The magazine is shooting Matt for their “Hottie of the Month” column. He mimed barfing when he told me, claiming that the record label’s publicity department insisted. Having Dee and Matt in the same magazine will do wonders for magazine sales and for the rumor mill. That’s what Lissa would call “win-win” and what I would call “whoring out my friends.” Still, I’m curious to see Matt being photographed like the celebrity he is. It’s easy to forget, day to day, that he’s well-known enough to be in a column called “Hottie of the Month.”

Stomach fluttering, I press open the door to the boys’ locker room, entering as quietly as I can. A team of people are manning the lighting equipment—stretched black umbrellas on metal rods and a few freestanding spotlights—and it all points toward Matt. He looks almost unrecognizable, wearing a football jersey and posing with one leg up on a weight-lifting bench. I bite down on my lip, trying not to laugh. It’s so un-Matt-like, the whole jock-guy stereotype.

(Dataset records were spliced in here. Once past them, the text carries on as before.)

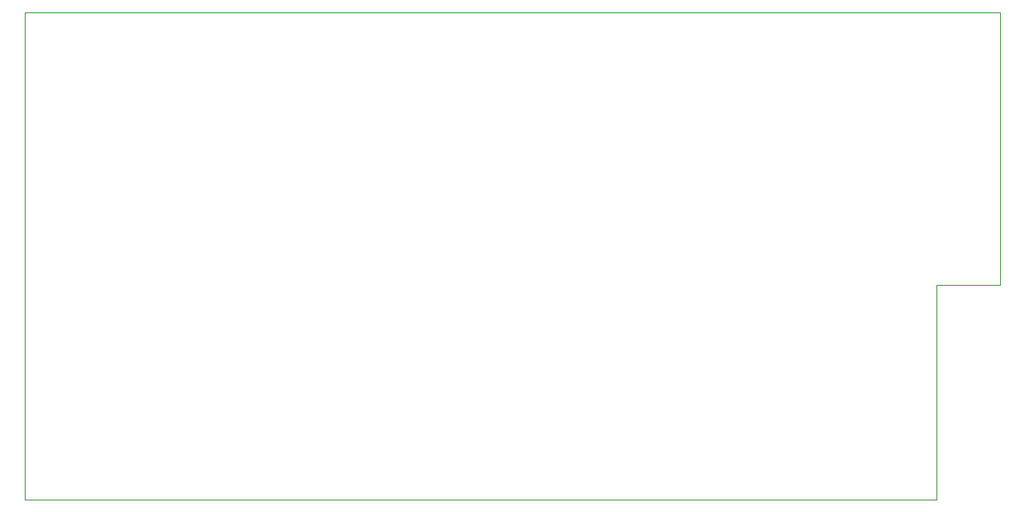
<source format=gbr>
%TF.GenerationSoftware,Altium Limited,Altium Designer,23.4.1 (23)*%
G04 Layer_Color=0*
%FSLAX26Y26*%
%MOIN*%
%TF.SameCoordinates,CA55AB83-A8E7-406C-AA52-5D1E9B100620*%
%TF.FilePolarity,Positive*%
%TF.FileFunction,Profile,NP*%
%TF.Part,Single*%
G01*
G75*
%TA.AperFunction,Profile*%
%ADD102C,0.001000*%
D102*
X0Y0D02*
X3681103D01*
Y866142D01*
X3937008D01*
Y1968504D01*
X0D01*
Y0D01*
%TF.MD5,25e33f7228496aca68f6f0ecc7c28c80*%
M02*

</source>
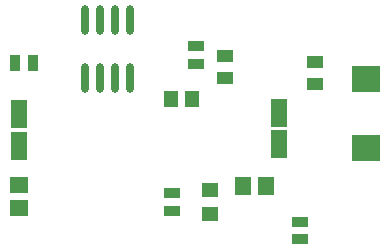
<source format=gtp>
G04*
G04 #@! TF.GenerationSoftware,Altium Limited,Altium Designer,21.0.9 (235)*
G04*
G04 Layer_Color=8421504*
%FSLAX25Y25*%
%MOIN*%
G70*
G04*
G04 #@! TF.SameCoordinates,75D1A4E6-31BD-42C8-8B3C-3027E6905E36*
G04*
G04*
G04 #@! TF.FilePolarity,Positive*
G04*
G01*
G75*
%ADD13O,0.02756X0.09843*%
%ADD14R,0.09252X0.08661*%
%ADD15R,0.05315X0.03740*%
%ADD16R,0.05315X0.06102*%
%ADD17R,0.05709X0.04724*%
%ADD18R,0.05315X0.03937*%
%ADD19R,0.03740X0.05315*%
%ADD20R,0.05315X0.09252*%
%ADD21R,0.06102X0.05315*%
%ADD22R,0.04528X0.05709*%
D13*
X54500Y66854D02*
D03*
X59500D02*
D03*
X64500D02*
D03*
X69500D02*
D03*
X54500Y86146D02*
D03*
X59500D02*
D03*
X64500D02*
D03*
X69500D02*
D03*
D14*
X148000Y66516D02*
D03*
Y43484D02*
D03*
D15*
X91500Y71547D02*
D03*
Y77453D02*
D03*
X83500Y22547D02*
D03*
Y28453D02*
D03*
X126000Y18953D02*
D03*
Y13047D02*
D03*
D16*
X114839Y31000D02*
D03*
X107161D02*
D03*
D17*
X96000Y21500D02*
D03*
Y29374D02*
D03*
D18*
X101000Y74043D02*
D03*
Y66957D02*
D03*
X131000Y64957D02*
D03*
Y72043D02*
D03*
D19*
X31047Y72000D02*
D03*
X36953D02*
D03*
D20*
X32500Y54716D02*
D03*
Y44284D02*
D03*
X119000Y44783D02*
D03*
Y55216D02*
D03*
D21*
X32500Y23661D02*
D03*
Y31339D02*
D03*
D22*
X89945Y60000D02*
D03*
X83055D02*
D03*
M02*

</source>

Moving closer, I have to admire the scene, despite its discord with Matt’s actual personality and interests. His hair has been styled with a significant amount of hair product, making him look tougher than his usual “sweet-hearted musician who’s skipped a few haircuts” vibe. I like it.

“A few more and then we go outside,” says the photographer, who is gauntly thin with a mass of wiry curls. She holds the huge-lensed camera with a slack wrist, like she’s so used to it being a part of her hand that she forgets it’s there. My hands would shake if I held a camera that powerful and expensive. I wonder what other publications she works for, which countries she’s traveled to. She must have a hell of a career, to be that relaxed with a five-thousand-dollar camera.

Matt nods complacently at her and then catches my eye. I waggle my fingers, teasing him even with my wave. In return, he rolls his eyes at me, which only makes him hotter. What can I say? My favorite indulgences these days are boys with bad attitudes and shoe sales.

“Can we lose the shirt, love?” the photographer asks.

Matt’s face falls, and all semblance of confidence with it. This strikes me as odd. I’ve seen Matt shirtless, and there’s certainly nothing to hide.

“I, uh—” he stammers. “I don’t think so.”

“Let’s not be prudish,” she quips hurriedly, fiddling with her beautiful camera. Matt lifts his hand as if to place it on his hip, but instead he rests it against his side. Then it hits me—his tattoo, the lines of black script on his left side. He’d have to expose the inked memorial, which would beg questions about the loss of his mom. Matt can take care of himself, but protectiveness surges inside me all the same. Lissa’s not in the room, so I take matters into my own hands.